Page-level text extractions
*** Begin section ***

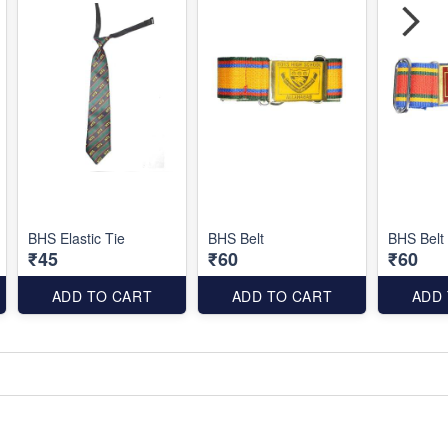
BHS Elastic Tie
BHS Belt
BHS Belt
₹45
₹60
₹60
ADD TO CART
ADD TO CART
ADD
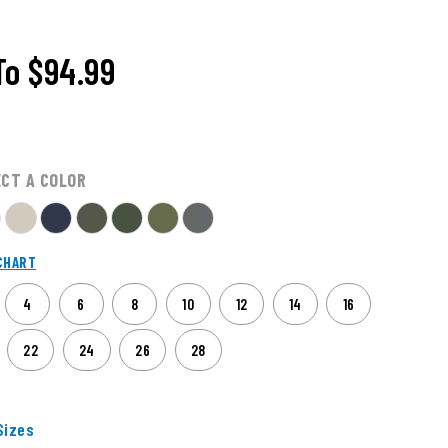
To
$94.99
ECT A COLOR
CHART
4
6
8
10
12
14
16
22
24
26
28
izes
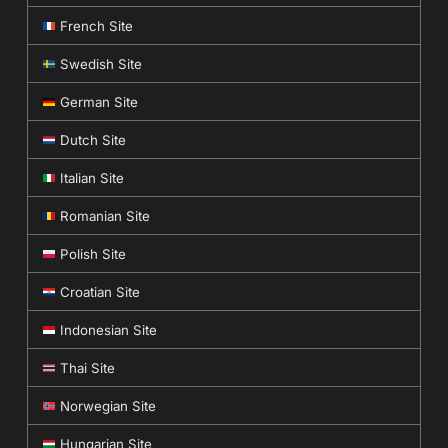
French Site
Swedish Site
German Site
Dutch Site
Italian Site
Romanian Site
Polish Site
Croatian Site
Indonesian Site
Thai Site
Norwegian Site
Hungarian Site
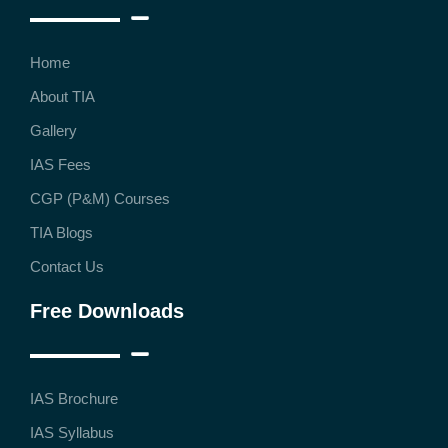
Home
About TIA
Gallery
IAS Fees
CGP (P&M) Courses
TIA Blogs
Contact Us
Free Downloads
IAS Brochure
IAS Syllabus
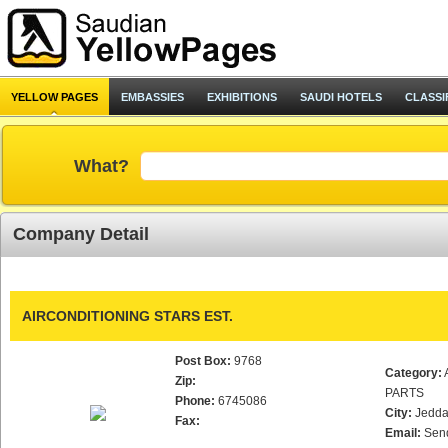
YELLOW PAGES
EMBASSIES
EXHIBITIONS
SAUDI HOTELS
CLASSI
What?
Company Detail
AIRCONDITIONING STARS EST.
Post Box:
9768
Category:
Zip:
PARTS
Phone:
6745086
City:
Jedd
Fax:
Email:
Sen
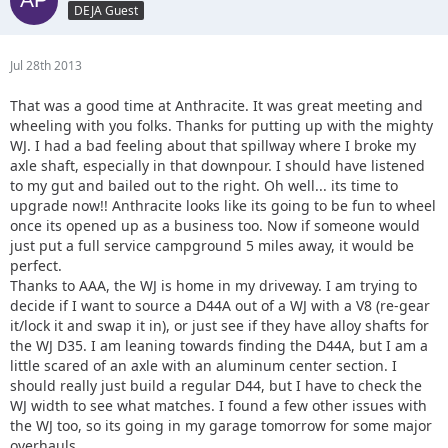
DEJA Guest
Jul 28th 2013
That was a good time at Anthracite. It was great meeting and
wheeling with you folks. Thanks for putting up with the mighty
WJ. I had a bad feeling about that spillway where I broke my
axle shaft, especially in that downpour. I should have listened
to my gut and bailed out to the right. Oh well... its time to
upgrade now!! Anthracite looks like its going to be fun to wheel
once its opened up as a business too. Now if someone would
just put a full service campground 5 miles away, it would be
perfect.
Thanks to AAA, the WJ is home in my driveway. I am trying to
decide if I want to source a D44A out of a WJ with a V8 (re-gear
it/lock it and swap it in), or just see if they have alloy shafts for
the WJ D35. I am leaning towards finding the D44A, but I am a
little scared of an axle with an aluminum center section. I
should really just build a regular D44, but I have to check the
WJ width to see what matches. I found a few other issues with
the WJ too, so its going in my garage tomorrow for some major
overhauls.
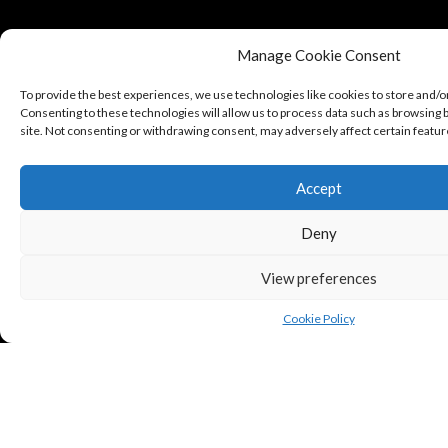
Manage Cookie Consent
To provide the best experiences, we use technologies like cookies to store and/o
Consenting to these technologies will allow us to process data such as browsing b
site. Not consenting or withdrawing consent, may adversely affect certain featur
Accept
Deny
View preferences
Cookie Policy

*** End section ***
*** Begin section ***

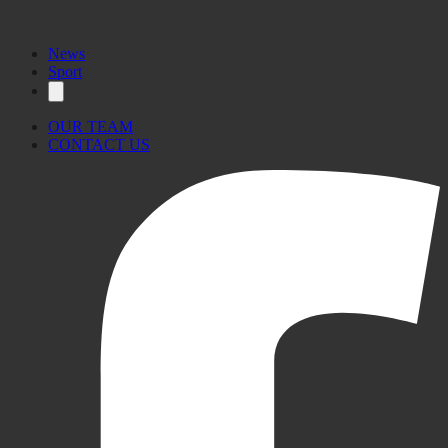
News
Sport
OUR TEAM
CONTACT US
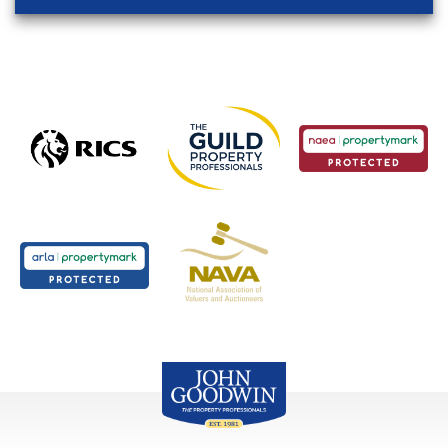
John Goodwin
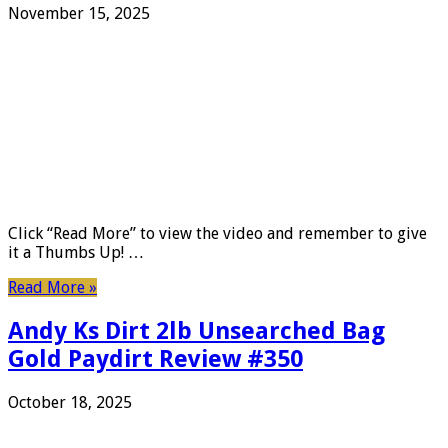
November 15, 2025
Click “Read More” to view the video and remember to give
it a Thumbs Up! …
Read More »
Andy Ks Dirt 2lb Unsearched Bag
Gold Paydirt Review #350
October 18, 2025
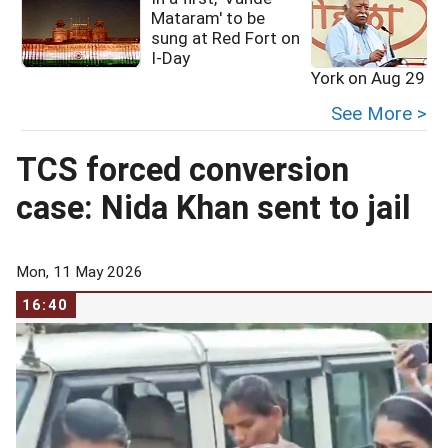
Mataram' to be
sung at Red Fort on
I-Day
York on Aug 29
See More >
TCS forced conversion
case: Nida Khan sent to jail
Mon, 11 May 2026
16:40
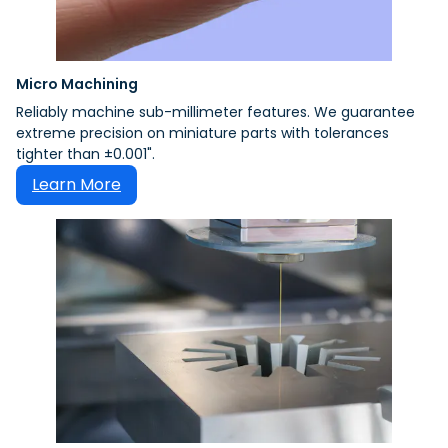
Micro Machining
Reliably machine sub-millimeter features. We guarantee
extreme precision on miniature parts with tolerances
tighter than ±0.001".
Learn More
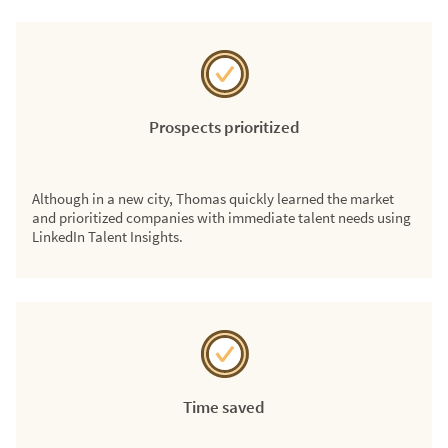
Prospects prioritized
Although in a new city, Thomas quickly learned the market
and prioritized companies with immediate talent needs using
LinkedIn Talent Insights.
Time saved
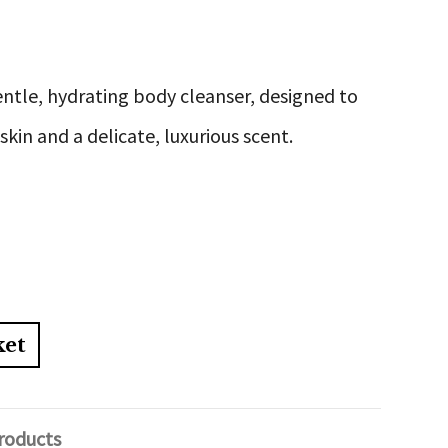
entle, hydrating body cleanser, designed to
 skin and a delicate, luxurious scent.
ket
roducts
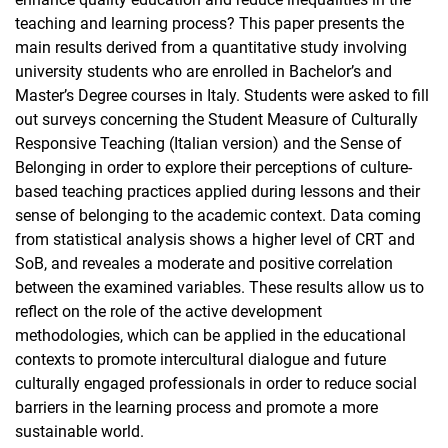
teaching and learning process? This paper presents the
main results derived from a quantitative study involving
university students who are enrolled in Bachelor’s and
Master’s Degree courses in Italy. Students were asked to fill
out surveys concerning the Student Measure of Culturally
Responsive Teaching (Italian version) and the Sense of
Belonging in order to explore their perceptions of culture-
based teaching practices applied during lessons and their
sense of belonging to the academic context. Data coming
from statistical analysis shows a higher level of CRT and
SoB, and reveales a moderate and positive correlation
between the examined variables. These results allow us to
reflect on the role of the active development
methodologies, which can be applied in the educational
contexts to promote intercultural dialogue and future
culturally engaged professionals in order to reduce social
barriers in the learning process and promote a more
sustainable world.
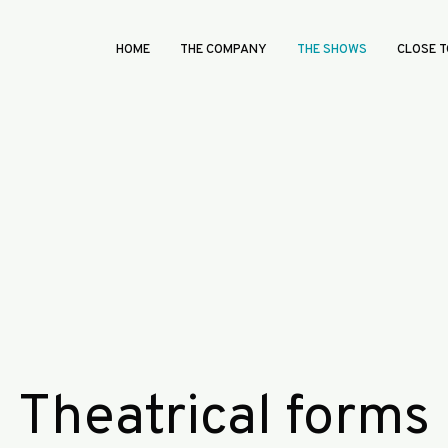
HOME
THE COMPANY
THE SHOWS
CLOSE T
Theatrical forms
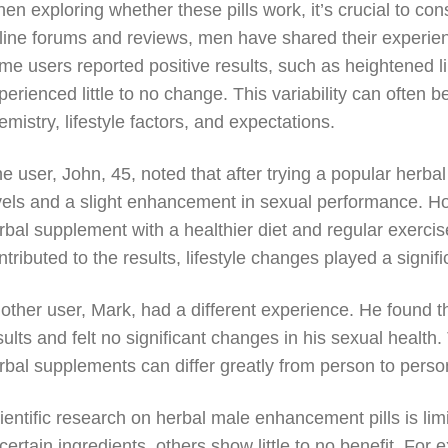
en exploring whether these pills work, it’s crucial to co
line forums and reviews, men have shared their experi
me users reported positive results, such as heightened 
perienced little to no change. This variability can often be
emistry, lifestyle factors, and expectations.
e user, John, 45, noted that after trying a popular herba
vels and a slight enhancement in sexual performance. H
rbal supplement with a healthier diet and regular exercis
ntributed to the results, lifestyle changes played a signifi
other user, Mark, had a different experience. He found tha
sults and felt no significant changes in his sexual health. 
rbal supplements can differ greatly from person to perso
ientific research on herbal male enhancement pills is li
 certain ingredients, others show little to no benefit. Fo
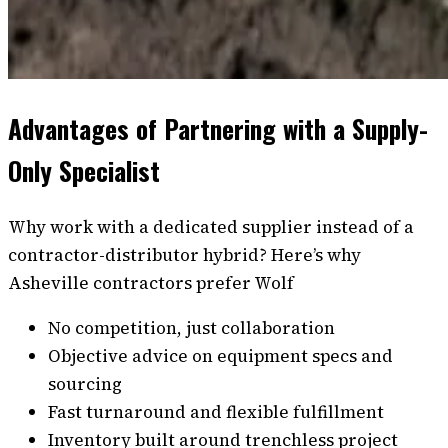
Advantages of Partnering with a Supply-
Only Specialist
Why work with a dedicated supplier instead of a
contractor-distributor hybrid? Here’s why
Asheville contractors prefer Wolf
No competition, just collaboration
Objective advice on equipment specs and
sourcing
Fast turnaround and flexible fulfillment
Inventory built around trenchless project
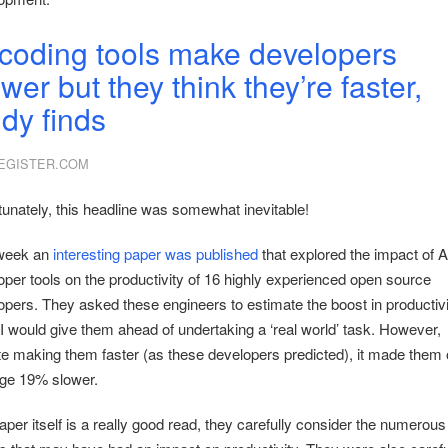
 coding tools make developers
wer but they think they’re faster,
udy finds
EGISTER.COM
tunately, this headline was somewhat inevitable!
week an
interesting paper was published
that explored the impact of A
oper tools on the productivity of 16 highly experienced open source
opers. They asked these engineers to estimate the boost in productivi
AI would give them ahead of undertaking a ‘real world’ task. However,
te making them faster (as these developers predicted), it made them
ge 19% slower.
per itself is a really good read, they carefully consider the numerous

*** End section ***

-- TASK INSTRUCTIONS --
Which lines of the data include the string "changes"? Copy each of them.

-- RESPONSE --
ntributed to the results, lifestyle changes played a signifi
sults and felt no significant changes in his sexual health. 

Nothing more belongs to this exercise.